> **Directions**
Pull out every line below that holds the word "front".

> **Data extracts**
———

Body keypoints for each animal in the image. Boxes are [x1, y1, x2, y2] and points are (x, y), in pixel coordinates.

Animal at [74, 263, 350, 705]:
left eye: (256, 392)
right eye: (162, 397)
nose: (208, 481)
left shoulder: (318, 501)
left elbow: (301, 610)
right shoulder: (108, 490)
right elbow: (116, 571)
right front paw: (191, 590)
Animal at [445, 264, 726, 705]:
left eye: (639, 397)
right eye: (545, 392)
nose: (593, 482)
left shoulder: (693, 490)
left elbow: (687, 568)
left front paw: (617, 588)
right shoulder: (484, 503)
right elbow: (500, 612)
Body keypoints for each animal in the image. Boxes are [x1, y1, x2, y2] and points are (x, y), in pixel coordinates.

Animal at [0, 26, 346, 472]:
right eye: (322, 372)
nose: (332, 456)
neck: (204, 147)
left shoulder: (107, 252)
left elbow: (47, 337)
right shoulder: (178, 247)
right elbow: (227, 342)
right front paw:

———

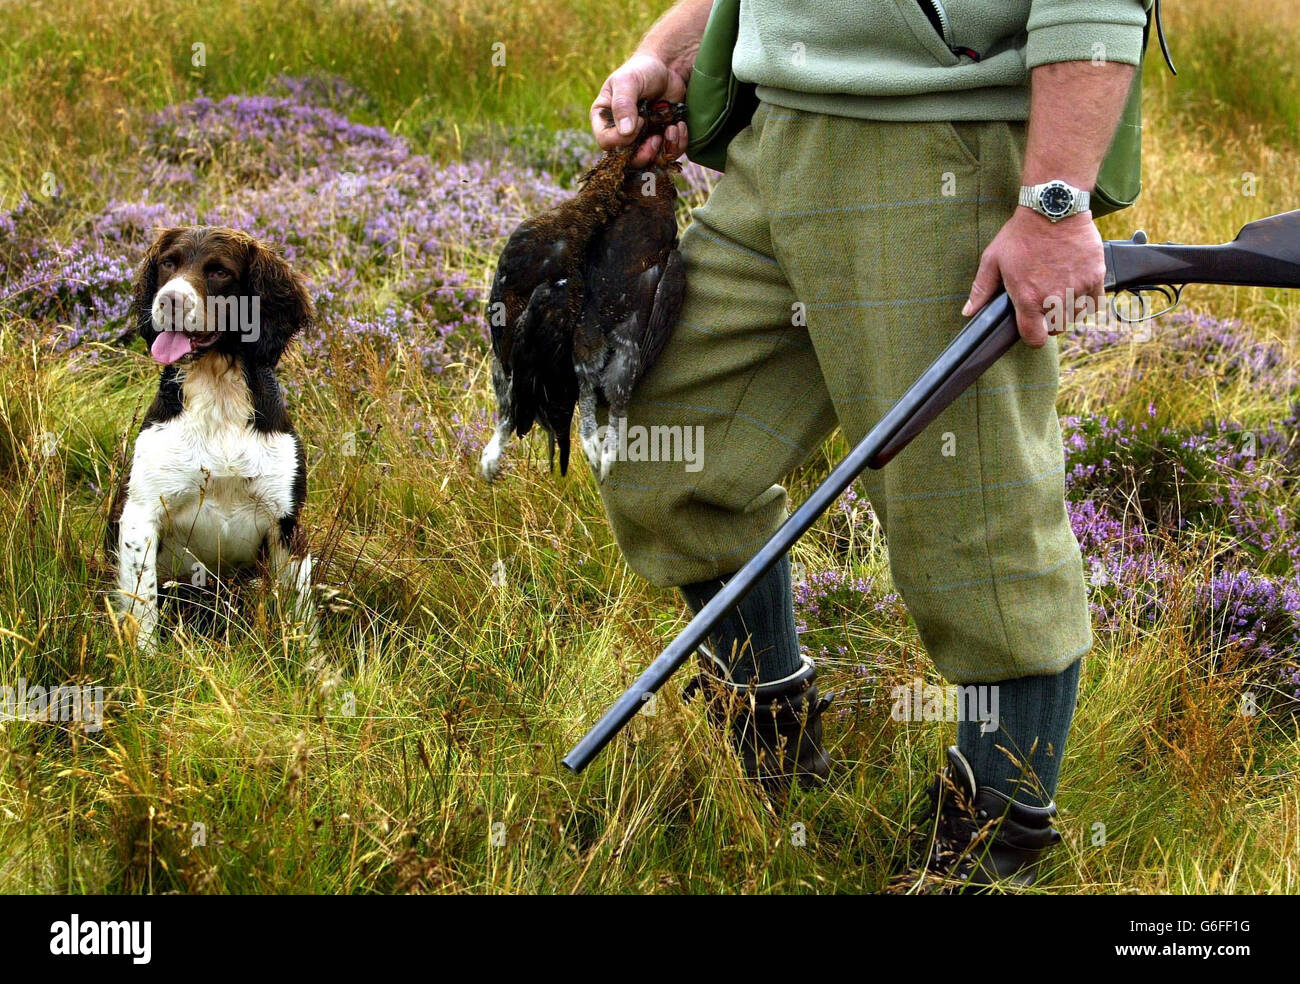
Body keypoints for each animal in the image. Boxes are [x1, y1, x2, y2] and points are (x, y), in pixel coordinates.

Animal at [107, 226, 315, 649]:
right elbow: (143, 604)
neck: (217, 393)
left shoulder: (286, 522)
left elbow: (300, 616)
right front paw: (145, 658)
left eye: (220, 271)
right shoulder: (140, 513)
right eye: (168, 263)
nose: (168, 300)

———

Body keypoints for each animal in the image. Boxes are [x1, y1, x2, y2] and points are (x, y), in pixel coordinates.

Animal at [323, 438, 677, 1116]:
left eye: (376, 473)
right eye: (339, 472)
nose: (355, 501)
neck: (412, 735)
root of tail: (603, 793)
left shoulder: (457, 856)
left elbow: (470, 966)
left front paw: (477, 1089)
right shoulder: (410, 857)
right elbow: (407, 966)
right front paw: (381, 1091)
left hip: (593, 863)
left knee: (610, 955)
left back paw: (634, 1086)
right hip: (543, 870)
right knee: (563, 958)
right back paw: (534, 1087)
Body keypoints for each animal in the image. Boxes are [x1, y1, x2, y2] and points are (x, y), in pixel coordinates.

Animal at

———

> **Written answer**
right front paw: (191, 590)
left front paw: (617, 588)
right front paw:
right front paw: (145, 658)
left front paw: (477, 1089)
right front paw: (381, 1091)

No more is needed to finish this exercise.